## Images with bounding boxes:
....
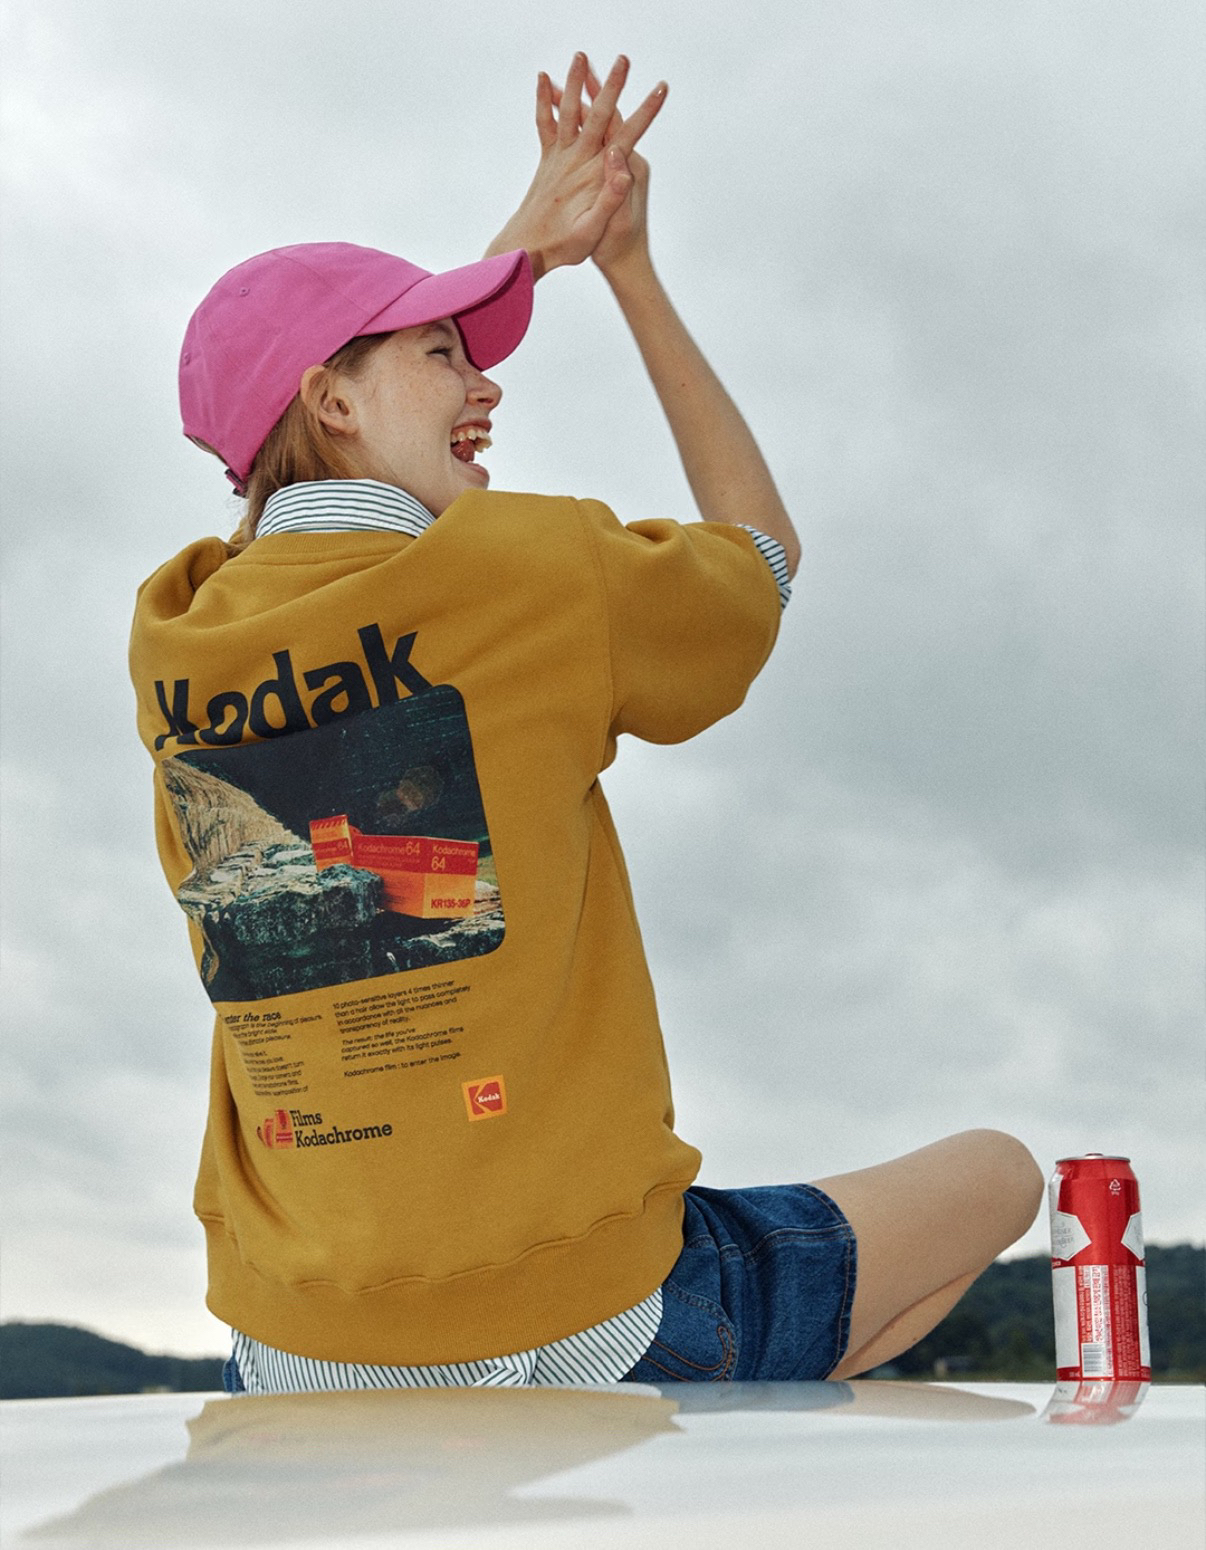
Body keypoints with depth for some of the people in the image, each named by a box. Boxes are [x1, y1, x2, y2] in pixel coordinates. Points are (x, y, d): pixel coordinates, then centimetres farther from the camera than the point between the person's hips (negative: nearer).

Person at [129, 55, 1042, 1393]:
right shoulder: (530, 574, -11)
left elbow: (320, 511, 24)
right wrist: (630, 270, 14)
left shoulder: (171, 643, 3)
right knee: (996, 1174, 17)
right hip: (575, 1323, -5)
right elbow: (764, 551, 10)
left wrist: (530, 242, 21)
....
## Task brief:
Rewrite the lines of the listing above as a numbered list, skipping any blank lines and omitting the pictures.

## Solution:
1. Body keypoints with depth for some of the people in the image, each named by a box. Boxes are [x1, y1, x2, y2] in pixel coordinates. Points are (x, y, d): pixel coordinates, then centimetres farther from the camera than the point between the person's hips (negative: nearer).
2. Person at [129, 55, 1042, 1393]:
3. right shoulder: (530, 574, -11)
4. left elbow: (320, 511, 24)
5. right wrist: (630, 270, 14)
6. left shoulder: (171, 643, 3)
7. right knee: (996, 1174, 17)
8. right hip: (575, 1323, -5)
9. right elbow: (764, 551, 10)
10. left wrist: (530, 242, 21)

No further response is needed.